这里是client直接连上了server，经过socket链接，也就是server暴露的socket端口。

private InetSocketAddress doConnect() throws CanalClientException {
    try {
        channel = SocketChannel.open();
        channel.socket().setSoTimeout(soTimeout);
        SocketAddress address = getAddress();
        if (address == null) {
            address = getNextAddress();
        }
        channel.connect(address);
        readableChannel = Channels.newChannel(channel.socket().getInputStream());
        writableChannel = Channels.newChannel(channel.socket().getOutputStream());
        Packet p = Packet.parseFrom(readNextPacket());
        if (p.getVersion() != 1) {
            throw new CanalClientException("unsupported version at this client.");
        }

        if (p.getType() != PacketType.HANDSHAKE) {
            throw new CanalClientException("expect handshake but found other type.");
        }
        //
        Handshake handshake = Handshake.parseFrom(p.getBody());
        supportedCompressions.addAll(handshake.getSupportedCompressionsList());
        //
        ClientAuth ca = ClientAuth.newBuilder()
            .setUsername(username != null ? username : "")
            .setPassword(ByteString.copyFromUtf8(password != null ? password : ""))
            .setNetReadTimeout(soTimeout)
            .setNetWriteTimeout(soTimeout)
            .build();
        writeWithHeader(Packet.newBuilder()
            .setType(PacketType.CLIENTAUTHENTICATION)
            .setBody(ca.toByteString())
            .build()
            .toByteArray());
        //
        Packet ack = Packet.parseFrom(readNextPacket());
        if (ack.getType() != PacketType.ACK) {
            throw new CanalClientException("unexpected packet type when ack is expected");
        }

        Ack ackBody = Ack.parseFrom(ack.getBody());
        if (ackBody.getErrorCode() > 0) {
            throw new CanalClientException("something goes wrong when doing authentication: "
                                       + ackBody.getErrorMessage());
        }

        connected = true;
        return new InetSocketAddress(channel.socket().getLocalAddress(), channel.socket().getLocalPort());
    } catch (IOException e) {
        throw new CanalClientException(e);
    }
}

这边采用NIO编程，创建和server的socket链接后，发送了握手包和认证包，当收到ack包后，认为链接成功。
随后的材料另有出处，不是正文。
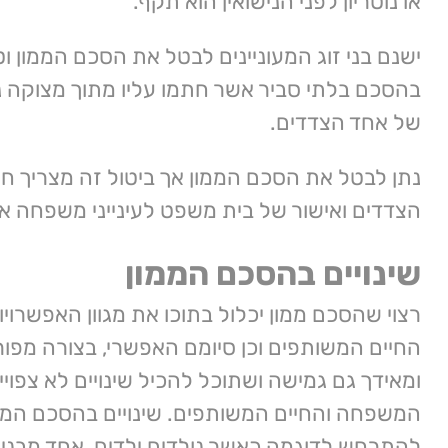
או נוטריון לפני הנישואין הוא תקף.
ישנם בני זוג המעוניינים לבטל את הסכם הממון וט
בהסכם בלתי סביר אשר חתמו עליו מתוך מצוקה נפ
של אחד הצדדים.
נתן לבטל את הסכם הממון אך ביטול זה מצריך ח
הצדדים ואישור של בית משפט לעינייני משפחה או 
שינויים בהסכם הממון
רצוי שהסכם ממון יכלול בתוכו את מגוון האפשרויו
החיים המשותפים וכן סיומם האפשרי, בצורה מפור
ומאידך גם גמישה ושתוכל להכיל שינויים לא צפוי
המשפחה והחיים המשותפים. שינויים בהסכם הממו
להתרחש לדוגמה כאשר נולדים ילדים, אחד מבני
认证包的服务端处理在ClientAuthenticationHandler类中，握手处理在HandshakeInitializationHandler类。

server接收到认证的消息后，会作以下的处理：

public void messageReceived(final ChannelHandlerContext ctx, MessageEvent e) throws Exception {
    ChannelBuffer buffer = (ChannelBuffer) e.getMessage();
    final Packet packet = Packet.parseFrom(buffer.readBytes(buffer.readableBytes()).array());
    switch (packet.getVersion()) {
        case SUPPORTED_VERSION:
        default:
            final ClientAuth clientAuth = ClientAuth.parseFrom(packet.getBody());
            // 若是存在订阅信息
            if (StringUtils.isNotEmpty(clientAuth.getDestination())
                && StringUtils.isNotEmpty(clientAuth.getClientId())) {
                ClientIdentity clientIdentity = new ClientIdentity(clientAuth.getDestination(),
                    Short.valueOf(clientAuth.getClientId()),
                    clientAuth.getFilter());
                try {
                    MDC.put("destination", clientIdentity.getDestination());
                    embeddedServer.subscribe(clientIdentity);
                    ctx.setAttachment(clientIdentity);// 设置状态数据
                    // 尝试启动，若是已经启动，忽略
                    if (!embeddedServer.isStart(clientIdentity.getDestination())) {
                        ServerRunningMonitor runningMonitor = ServerRunningMonitors.getRunningMonitor(clientIdentity.getDestination());
                        if (!runningMonitor.isStart()) {
                            runningMonitor.start();
                        }
                    }
                } finally {
                    MDC.remove("destination");
                }
            }

            NettyUtils.ack(ctx.getChannel(), new ChannelFutureListener() {

                public void operationComplete(ChannelFuture future) throws Exception {
                    //忽略
                }

            });
            break;
    }
}

主要的逻辑在subscribe里面。若是metaManager没有启动，那么须要进行启动。启动时，会从zk节点下面拉取一些数据，包括客户端的消费位点状况等等。而后就是订阅，订阅是新建一个zk节点，路径为/otter/canal/destinations/{destination}/{clientId}。而后还有一些过滤器，也须要写到zk中。以后就是获取一下本client的位点信息，若是原来zk中包含，那么直接从内存中获取，不然取eventStore的第一条数据。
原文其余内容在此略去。